[WHAT YOU ARE ASKED TO DO] Without including any pictures, write out the listing below exactly.

START STUDY MATERIAL

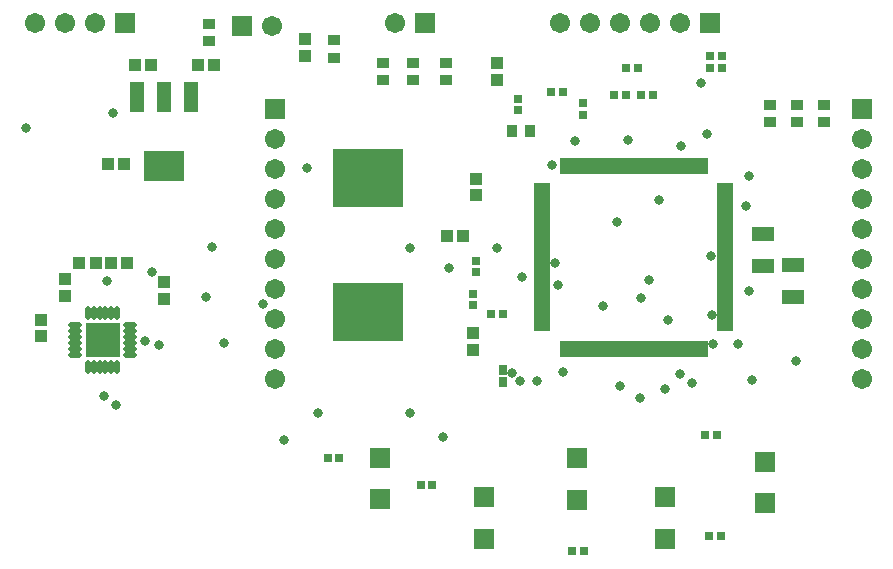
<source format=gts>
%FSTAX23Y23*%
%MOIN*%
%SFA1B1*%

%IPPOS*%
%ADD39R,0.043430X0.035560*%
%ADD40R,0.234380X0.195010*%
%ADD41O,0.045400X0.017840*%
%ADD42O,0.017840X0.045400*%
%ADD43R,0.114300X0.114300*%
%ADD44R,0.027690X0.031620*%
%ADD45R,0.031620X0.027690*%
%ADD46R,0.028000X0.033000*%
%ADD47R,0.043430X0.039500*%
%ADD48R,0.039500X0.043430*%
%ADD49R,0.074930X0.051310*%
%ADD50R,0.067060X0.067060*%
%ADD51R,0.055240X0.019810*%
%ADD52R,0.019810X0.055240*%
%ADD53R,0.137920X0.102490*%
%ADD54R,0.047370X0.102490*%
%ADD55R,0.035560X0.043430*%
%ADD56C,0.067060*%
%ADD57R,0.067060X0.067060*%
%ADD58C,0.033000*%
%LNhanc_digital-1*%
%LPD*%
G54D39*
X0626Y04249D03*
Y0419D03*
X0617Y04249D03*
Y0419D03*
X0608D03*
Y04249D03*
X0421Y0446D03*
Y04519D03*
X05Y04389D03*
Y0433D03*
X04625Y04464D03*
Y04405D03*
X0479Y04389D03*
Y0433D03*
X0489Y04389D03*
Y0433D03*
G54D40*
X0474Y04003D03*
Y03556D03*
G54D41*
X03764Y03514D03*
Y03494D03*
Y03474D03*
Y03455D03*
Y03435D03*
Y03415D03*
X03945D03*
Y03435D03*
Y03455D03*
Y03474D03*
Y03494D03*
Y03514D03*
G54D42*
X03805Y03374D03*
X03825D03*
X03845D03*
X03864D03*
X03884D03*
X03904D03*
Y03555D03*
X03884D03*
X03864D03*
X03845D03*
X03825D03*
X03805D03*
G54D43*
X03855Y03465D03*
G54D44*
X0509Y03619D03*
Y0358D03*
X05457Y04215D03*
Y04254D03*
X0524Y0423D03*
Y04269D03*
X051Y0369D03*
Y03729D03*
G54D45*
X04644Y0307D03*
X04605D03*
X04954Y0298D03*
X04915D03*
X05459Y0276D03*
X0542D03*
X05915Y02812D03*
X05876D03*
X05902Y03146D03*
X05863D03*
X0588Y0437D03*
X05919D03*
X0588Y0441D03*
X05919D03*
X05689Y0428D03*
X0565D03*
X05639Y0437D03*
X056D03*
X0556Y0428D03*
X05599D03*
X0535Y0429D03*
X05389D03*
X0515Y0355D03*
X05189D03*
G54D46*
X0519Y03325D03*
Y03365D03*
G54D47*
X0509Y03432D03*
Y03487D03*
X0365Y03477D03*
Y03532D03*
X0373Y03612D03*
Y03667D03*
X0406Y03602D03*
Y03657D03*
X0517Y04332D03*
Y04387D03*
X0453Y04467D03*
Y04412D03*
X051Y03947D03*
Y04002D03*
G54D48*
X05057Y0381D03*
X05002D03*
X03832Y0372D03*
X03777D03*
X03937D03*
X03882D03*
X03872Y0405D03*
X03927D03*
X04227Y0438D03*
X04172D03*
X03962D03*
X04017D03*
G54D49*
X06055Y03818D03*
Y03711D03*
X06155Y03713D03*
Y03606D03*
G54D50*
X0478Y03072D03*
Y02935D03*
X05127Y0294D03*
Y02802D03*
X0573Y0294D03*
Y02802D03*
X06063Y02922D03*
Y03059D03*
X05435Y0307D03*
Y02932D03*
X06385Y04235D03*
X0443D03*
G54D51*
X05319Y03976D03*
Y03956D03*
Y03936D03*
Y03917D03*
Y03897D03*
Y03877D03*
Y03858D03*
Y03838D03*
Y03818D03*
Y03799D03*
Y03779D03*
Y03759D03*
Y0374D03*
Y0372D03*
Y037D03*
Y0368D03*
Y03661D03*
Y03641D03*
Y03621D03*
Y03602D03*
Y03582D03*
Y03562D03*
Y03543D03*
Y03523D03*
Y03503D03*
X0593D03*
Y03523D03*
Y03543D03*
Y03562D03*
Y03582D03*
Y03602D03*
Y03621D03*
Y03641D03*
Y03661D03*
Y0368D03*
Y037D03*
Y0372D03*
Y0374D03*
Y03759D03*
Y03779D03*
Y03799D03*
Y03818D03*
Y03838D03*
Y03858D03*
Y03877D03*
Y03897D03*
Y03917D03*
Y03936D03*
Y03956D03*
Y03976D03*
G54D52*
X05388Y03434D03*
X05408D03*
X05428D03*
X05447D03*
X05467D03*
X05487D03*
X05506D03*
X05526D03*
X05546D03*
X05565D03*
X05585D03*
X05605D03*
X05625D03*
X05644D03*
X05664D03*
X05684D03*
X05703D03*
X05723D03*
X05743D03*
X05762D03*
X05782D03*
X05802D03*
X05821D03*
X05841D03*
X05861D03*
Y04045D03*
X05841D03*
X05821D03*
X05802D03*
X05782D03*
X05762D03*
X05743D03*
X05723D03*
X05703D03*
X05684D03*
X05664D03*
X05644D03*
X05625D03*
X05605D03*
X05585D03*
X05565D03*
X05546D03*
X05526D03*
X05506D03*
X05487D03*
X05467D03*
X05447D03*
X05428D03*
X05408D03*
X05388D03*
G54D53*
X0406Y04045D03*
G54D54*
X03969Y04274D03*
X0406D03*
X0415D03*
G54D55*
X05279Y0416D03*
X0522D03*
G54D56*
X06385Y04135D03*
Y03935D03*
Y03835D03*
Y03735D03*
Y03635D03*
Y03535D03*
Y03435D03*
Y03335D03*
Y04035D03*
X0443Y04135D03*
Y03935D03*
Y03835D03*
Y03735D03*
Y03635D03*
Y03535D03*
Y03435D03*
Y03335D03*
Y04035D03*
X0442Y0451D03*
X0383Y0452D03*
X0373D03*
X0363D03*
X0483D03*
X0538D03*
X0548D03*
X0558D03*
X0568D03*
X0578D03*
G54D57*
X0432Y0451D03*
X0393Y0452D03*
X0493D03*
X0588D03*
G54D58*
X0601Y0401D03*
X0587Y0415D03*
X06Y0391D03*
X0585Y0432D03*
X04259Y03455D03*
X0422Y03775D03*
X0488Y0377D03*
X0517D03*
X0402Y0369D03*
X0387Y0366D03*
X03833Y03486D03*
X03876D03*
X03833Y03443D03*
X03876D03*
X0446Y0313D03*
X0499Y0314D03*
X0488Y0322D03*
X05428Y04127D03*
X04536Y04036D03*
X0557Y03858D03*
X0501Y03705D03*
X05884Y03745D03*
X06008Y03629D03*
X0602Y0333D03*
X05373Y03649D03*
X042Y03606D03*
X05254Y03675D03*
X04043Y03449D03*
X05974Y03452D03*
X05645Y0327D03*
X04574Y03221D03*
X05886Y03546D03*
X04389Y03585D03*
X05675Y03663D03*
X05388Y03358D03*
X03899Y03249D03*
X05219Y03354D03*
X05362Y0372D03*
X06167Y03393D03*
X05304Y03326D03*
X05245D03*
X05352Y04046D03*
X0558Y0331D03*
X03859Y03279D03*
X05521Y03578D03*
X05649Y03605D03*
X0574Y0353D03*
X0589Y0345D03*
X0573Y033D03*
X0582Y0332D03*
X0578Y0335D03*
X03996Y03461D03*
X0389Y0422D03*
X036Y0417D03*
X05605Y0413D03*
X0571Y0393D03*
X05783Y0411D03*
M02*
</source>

END STUDY MATERIAL

[WRITTEN REPLY]
<source format=gts>
%FSTAX23Y23*%
%MOIN*%
%SFA1B1*%

%IPPOS*%
%ADD39R,0.043430X0.035560*%
%ADD40R,0.234380X0.195010*%
%ADD41O,0.045400X0.017840*%
%ADD42O,0.017840X0.045400*%
%ADD43R,0.114300X0.114300*%
%ADD44R,0.027690X0.031620*%
%ADD45R,0.031620X0.027690*%
%ADD46R,0.028000X0.033000*%
%ADD47R,0.043430X0.039500*%
%ADD48R,0.039500X0.043430*%
%ADD49R,0.074930X0.051310*%
%ADD50R,0.067060X0.067060*%
%ADD51R,0.055240X0.019810*%
%ADD52R,0.019810X0.055240*%
%ADD53R,0.137920X0.102490*%
%ADD54R,0.047370X0.102490*%
%ADD55R,0.035560X0.043430*%
%ADD56C,0.067060*%
%ADD57R,0.067060X0.067060*%
%ADD58C,0.033000*%
%LNhanc_digital-1*%
%LPD*%
G54D39*
X0626Y04249D03*
Y0419D03*
X0617Y04249D03*
Y0419D03*
X0608D03*
Y04249D03*
X0421Y0446D03*
Y04519D03*
X05Y04389D03*
Y0433D03*
X04625Y04464D03*
Y04405D03*
X0479Y04389D03*
Y0433D03*
X0489Y04389D03*
Y0433D03*
G54D40*
X0474Y04003D03*
Y03556D03*
G54D41*
X03764Y03514D03*
Y03494D03*
Y03474D03*
Y03455D03*
Y03435D03*
Y03415D03*
X03945D03*
Y03435D03*
Y03455D03*
Y03474D03*
Y03494D03*
Y03514D03*
G54D42*
X03805Y03374D03*
X03825D03*
X03845D03*
X03864D03*
X03884D03*
X03904D03*
Y03555D03*
X03884D03*
X03864D03*
X03845D03*
X03825D03*
X03805D03*
G54D43*
X03855Y03465D03*
G54D44*
X0509Y03619D03*
Y0358D03*
X05457Y04215D03*
Y04254D03*
X0524Y0423D03*
Y04269D03*
X051Y0369D03*
Y03729D03*
G54D45*
X04644Y0307D03*
X04605D03*
X04954Y0298D03*
X04915D03*
X05459Y0276D03*
X0542D03*
X05915Y02812D03*
X05876D03*
X05902Y03146D03*
X05863D03*
X0588Y0437D03*
X05919D03*
X0588Y0441D03*
X05919D03*
X05689Y0428D03*
X0565D03*
X05639Y0437D03*
X056D03*
X0556Y0428D03*
X05599D03*
X0535Y0429D03*
X05389D03*
X0515Y0355D03*
X05189D03*
G54D46*
X0519Y03325D03*
Y03365D03*
G54D47*
X0509Y03432D03*
Y03487D03*
X0365Y03477D03*
Y03532D03*
X0373Y03612D03*
Y03667D03*
X0406Y03602D03*
Y03657D03*
X0517Y04332D03*
Y04387D03*
X0453Y04467D03*
Y04412D03*
X051Y03947D03*
Y04002D03*
G54D48*
X05057Y0381D03*
X05002D03*
X03832Y0372D03*
X03777D03*
X03937D03*
X03882D03*
X03872Y0405D03*
X03927D03*
X04227Y0438D03*
X04172D03*
X03962D03*
X04017D03*
G54D49*
X06055Y03818D03*
Y03711D03*
X06155Y03713D03*
Y03606D03*
G54D50*
X0478Y03072D03*
Y02935D03*
X05127Y0294D03*
Y02802D03*
X0573Y0294D03*
Y02802D03*
X06063Y02922D03*
Y03059D03*
X05435Y0307D03*
Y02932D03*
X06385Y04235D03*
X0443D03*
G54D51*
X05319Y03976D03*
Y03956D03*
Y03936D03*
Y03917D03*
Y03897D03*
Y03877D03*
Y03858D03*
Y03838D03*
Y03818D03*
Y03799D03*
Y03779D03*
Y03759D03*
Y0374D03*
Y0372D03*
Y037D03*
Y0368D03*
Y03661D03*
Y03641D03*
Y03621D03*
Y03602D03*
Y03582D03*
Y03562D03*
Y03543D03*
Y03523D03*
Y03503D03*
X0593D03*
Y03523D03*
Y03543D03*
Y03562D03*
Y03582D03*
Y03602D03*
Y03621D03*
Y03641D03*
Y03661D03*
Y0368D03*
Y037D03*
Y0372D03*
Y0374D03*
Y03759D03*
Y03779D03*
Y03799D03*
Y03818D03*
Y03838D03*
Y03858D03*
Y03877D03*
Y03897D03*
Y03917D03*
Y03936D03*
Y03956D03*
Y03976D03*
G54D52*
X05388Y03434D03*
X05408D03*
X05428D03*
X05447D03*
X05467D03*
X05487D03*
X05506D03*
X05526D03*
X05546D03*
X05565D03*
X05585D03*
X05605D03*
X05625D03*
X05644D03*
X05664D03*
X05684D03*
X05703D03*
X05723D03*
X05743D03*
X05762D03*
X05782D03*
X05802D03*
X05821D03*
X05841D03*
X05861D03*
Y04045D03*
X05841D03*
X05821D03*
X05802D03*
X05782D03*
X05762D03*
X05743D03*
X05723D03*
X05703D03*
X05684D03*
X05664D03*
X05644D03*
X05625D03*
X05605D03*
X05585D03*
X05565D03*
X05546D03*
X05526D03*
X05506D03*
X05487D03*
X05467D03*
X05447D03*
X05428D03*
X05408D03*
X05388D03*
G54D53*
X0406Y04045D03*
G54D54*
X03969Y04274D03*
X0406D03*
X0415D03*
G54D55*
X05279Y0416D03*
X0522D03*
G54D56*
X06385Y04135D03*
Y03935D03*
Y03835D03*
Y03735D03*
Y03635D03*
Y03535D03*
Y03435D03*
Y03335D03*
Y04035D03*
X0443Y04135D03*
Y03935D03*
Y03835D03*
Y03735D03*
Y03635D03*
Y03535D03*
Y03435D03*
Y03335D03*
Y04035D03*
X0442Y0451D03*
X0383Y0452D03*
X0373D03*
X0363D03*
X0483D03*
X0538D03*
X0548D03*
X0558D03*
X0568D03*
X0578D03*
G54D57*
X0432Y0451D03*
X0393Y0452D03*
X0493D03*
X0588D03*
G54D58*
X0601Y0401D03*
X0587Y0415D03*
X06Y0391D03*
X0585Y0432D03*
X04259Y03455D03*
X0422Y03775D03*
X0488Y0377D03*
X0517D03*
X0402Y0369D03*
X0387Y0366D03*
X03833Y03486D03*
X03876D03*
X03833Y03443D03*
X03876D03*
X0446Y0313D03*
X0499Y0314D03*
X0488Y0322D03*
X05428Y04127D03*
X04536Y04036D03*
X0557Y03858D03*
X0501Y03705D03*
X05884Y03745D03*
X06008Y03629D03*
X0602Y0333D03*
X05373Y03649D03*
X042Y03606D03*
X05254Y03675D03*
X04043Y03449D03*
X05974Y03452D03*
X05645Y0327D03*
X04574Y03221D03*
X05886Y03546D03*
X04389Y03585D03*
X05675Y03663D03*
X05388Y03358D03*
X03899Y03249D03*
X05219Y03354D03*
X05362Y0372D03*
X06167Y03393D03*
X05304Y03326D03*
X05245D03*
X05352Y04046D03*
X0558Y0331D03*
X03859Y03279D03*
X05521Y03578D03*
X05649Y03605D03*
X0574Y0353D03*
X0589Y0345D03*
X0573Y033D03*
X0582Y0332D03*
X0578Y0335D03*
X03996Y03461D03*
X0389Y0422D03*
X036Y0417D03*
X05605Y0413D03*
X0571Y0393D03*
X05783Y0411D03*
M02*
</source>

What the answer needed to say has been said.